EXERCISE DESCRIPTION — Your output must be the lines below from the line containing "Estudando com a" to the line containing "Pótalkatrészek ezekhez: Szifon csat", both lines included, reproduced exactly and without pictures.

::: TASK INPUTS

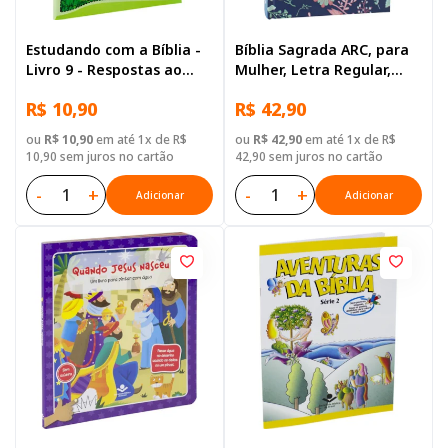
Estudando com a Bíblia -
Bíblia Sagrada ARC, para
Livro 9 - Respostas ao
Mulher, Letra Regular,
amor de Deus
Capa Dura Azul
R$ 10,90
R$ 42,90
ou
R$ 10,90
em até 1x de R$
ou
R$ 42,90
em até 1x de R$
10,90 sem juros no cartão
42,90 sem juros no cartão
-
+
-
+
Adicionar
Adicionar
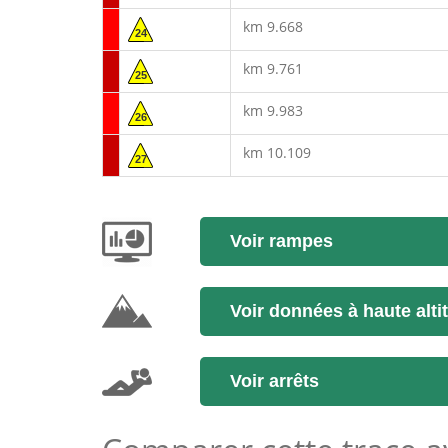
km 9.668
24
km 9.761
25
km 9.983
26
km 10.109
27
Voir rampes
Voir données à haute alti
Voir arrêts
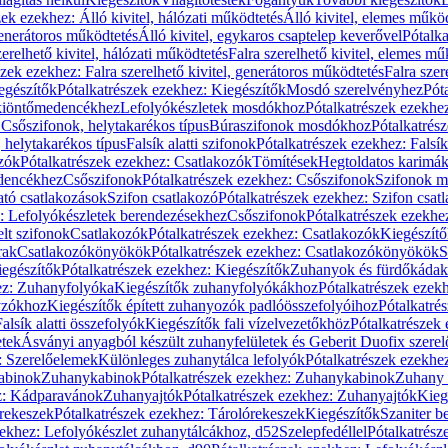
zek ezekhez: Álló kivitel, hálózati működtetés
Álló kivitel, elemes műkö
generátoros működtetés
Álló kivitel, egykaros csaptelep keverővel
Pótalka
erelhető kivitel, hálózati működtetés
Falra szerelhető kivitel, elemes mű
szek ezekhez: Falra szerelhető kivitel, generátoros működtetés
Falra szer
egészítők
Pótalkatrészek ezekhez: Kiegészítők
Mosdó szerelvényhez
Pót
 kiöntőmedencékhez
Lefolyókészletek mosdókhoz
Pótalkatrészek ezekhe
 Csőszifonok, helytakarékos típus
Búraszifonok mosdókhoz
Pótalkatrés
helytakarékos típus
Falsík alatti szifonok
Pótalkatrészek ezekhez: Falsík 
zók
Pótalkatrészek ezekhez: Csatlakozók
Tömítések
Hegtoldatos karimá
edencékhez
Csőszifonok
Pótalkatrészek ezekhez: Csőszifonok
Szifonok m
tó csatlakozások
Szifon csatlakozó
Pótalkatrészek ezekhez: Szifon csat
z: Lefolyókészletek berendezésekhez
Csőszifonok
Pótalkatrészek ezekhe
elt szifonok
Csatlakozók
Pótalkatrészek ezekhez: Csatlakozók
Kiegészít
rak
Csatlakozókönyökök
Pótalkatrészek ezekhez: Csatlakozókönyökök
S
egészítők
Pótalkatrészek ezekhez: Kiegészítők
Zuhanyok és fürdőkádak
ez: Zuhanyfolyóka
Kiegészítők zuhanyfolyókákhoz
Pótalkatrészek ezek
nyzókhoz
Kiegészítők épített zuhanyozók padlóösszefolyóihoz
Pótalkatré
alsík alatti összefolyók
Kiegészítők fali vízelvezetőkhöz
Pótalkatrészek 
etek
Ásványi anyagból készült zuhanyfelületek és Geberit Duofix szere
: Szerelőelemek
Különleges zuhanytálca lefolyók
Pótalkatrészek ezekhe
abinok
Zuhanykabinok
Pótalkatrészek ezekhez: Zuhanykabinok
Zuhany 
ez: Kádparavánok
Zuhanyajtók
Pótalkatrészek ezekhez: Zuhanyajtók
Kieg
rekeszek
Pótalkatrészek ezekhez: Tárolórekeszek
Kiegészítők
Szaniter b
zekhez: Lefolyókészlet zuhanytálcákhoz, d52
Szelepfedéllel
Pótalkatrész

::::::
::: TASK INPUTS

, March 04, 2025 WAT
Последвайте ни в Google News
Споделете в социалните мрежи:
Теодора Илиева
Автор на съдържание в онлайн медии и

::::::

REPLY TO THE TASK —
Estudando com a Bíblia -
Bíblia Sagrada ARC, para
Livro 9 - Respostas ao
Mulher, Letra Regular,
amor de Deus
Capa Dura Azul
R$ 10,90
R$ 42,90
ou
R$ 10,90
em até 1x de R$
ou
R$ 42,90
em até 1x de R$
10,90 sem juros no cartão
42,90 sem juros no cartão
-
+
-
+
Adicionar
Adicionar
km 9.668
24
km 9.761
25
km 9.983
26
km 10.109
27
Voir rampes
Voir données à haute alti
Voir arrêts
zek ezekhez: Álló kivitel, hálózati működtetés
Álló kivitel, elemes műkö
generátoros működtetés
Álló kivitel, egykaros csaptelep keverővel
Pótalka
erelhető kivitel, hálózati működtetés
Falra szerelhető kivitel, elemes mű
szek ezekhez: Falra szerelhető kivitel, generátoros működtetés
Falra szer
egészítők
Pótalkatrészek ezekhez: Kiegészítők
Mosdó szerelvényhez
Pót
 kiöntőmedencékhez
Lefolyókészletek mosdókhoz
Pótalkatrészek ezekhe
 Csőszifonok, helytakarékos típus
Búraszifonok mosdókhoz
Pótalkatrés
helytakarékos típus
Falsík alatti szifonok
Pótalkatrészek ezekhez: Falsík 
zók
Pótalkatrészek ezekhez: Csatlakozók
Tömítések
Hegtoldatos karimá
edencékhez
Csőszifonok
Pótalkatrészek ezekhez: Csőszifonok
Szifonok m
tó csatlakozások
Szifon csatlakozó
Pótalkatrészek ezekhez: Szifon csat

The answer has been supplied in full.